WORK TASK: Set down again, exactly and only, the lines from the one that contains "training.thisIndex, 5: 8 -> 11" through the last line of the records below, both included, but not the pictures.

Version difference data
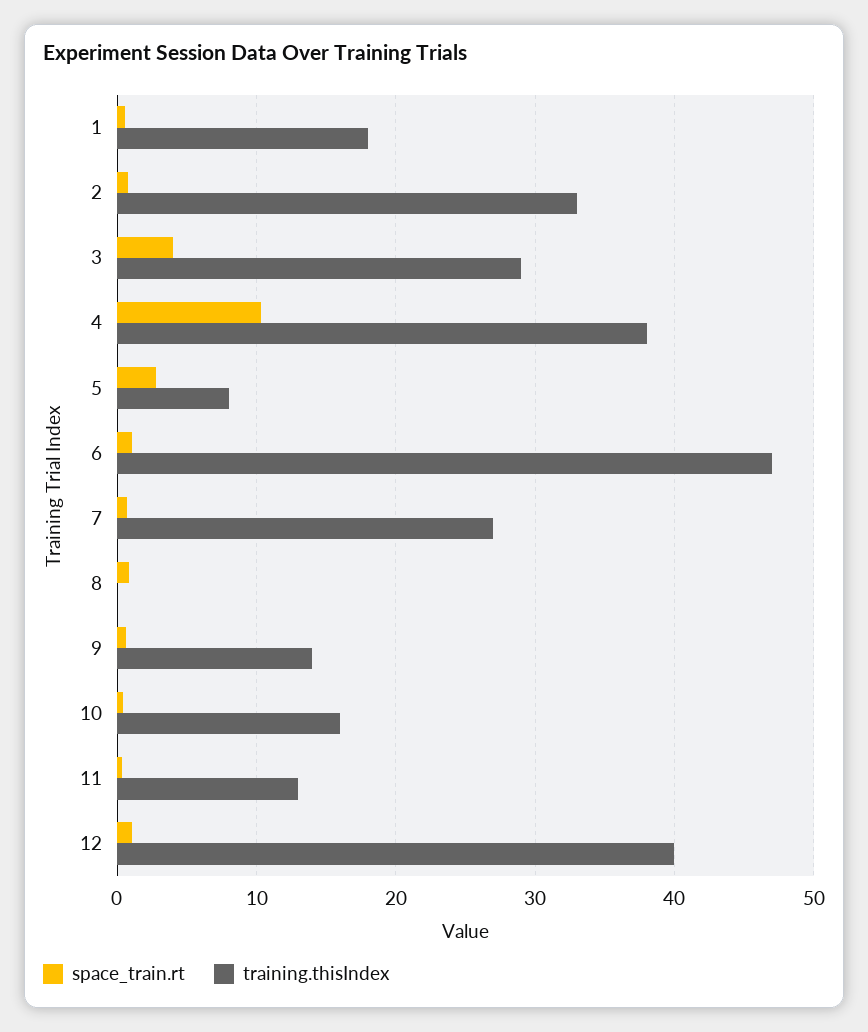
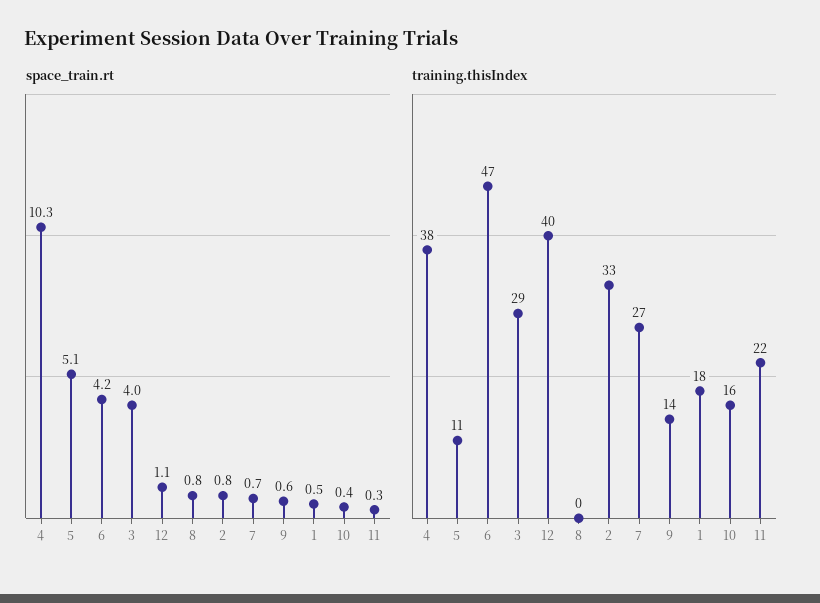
space_train.rt, 5: 3 -> 5.1
training.thisIndex, 5: 8 -> 11
space_train.rt, 6: 1 -> 4.2
training.thisIndex, 11: 13 -> 22

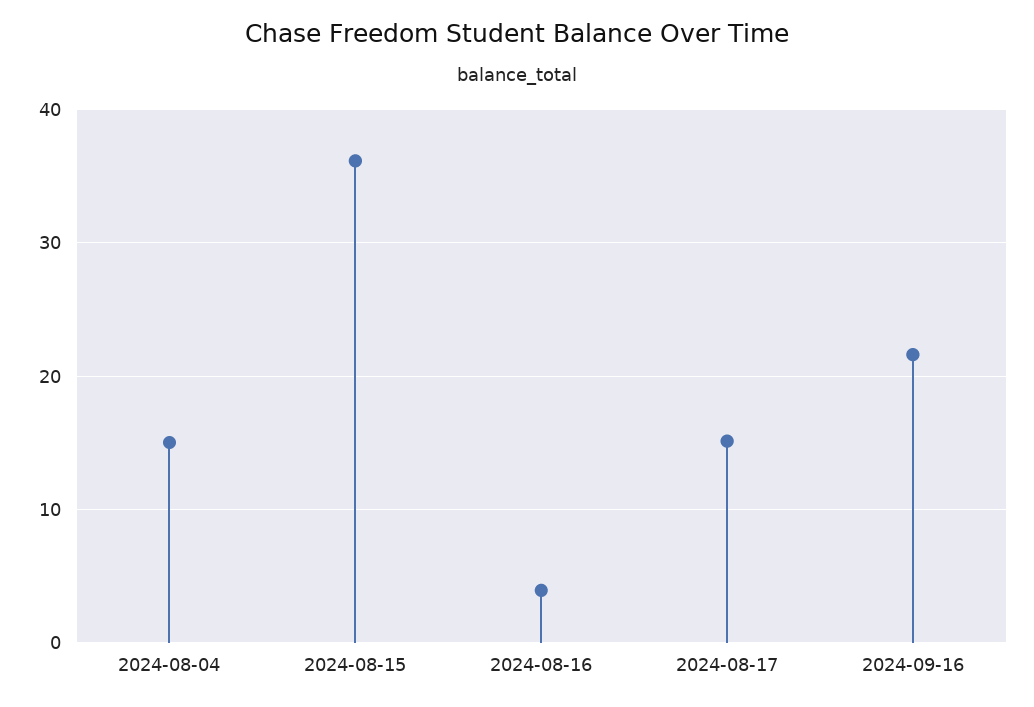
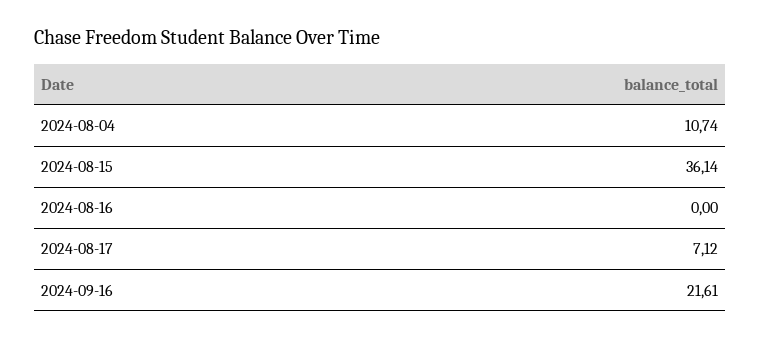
2024-08-04: 15 -> 10.74
2024-08-16: 4 -> 0
2024-08-17: 15 -> 7.12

SOLVED EXERCISE:
training.thisIndex, 5: 8 -> 11
space_train.rt, 6: 1 -> 4.2
training.thisIndex, 11: 13 -> 22

2024-08-04: 15 -> 10.74
2024-08-16: 4 -> 0
2024-08-17: 15 -> 7.12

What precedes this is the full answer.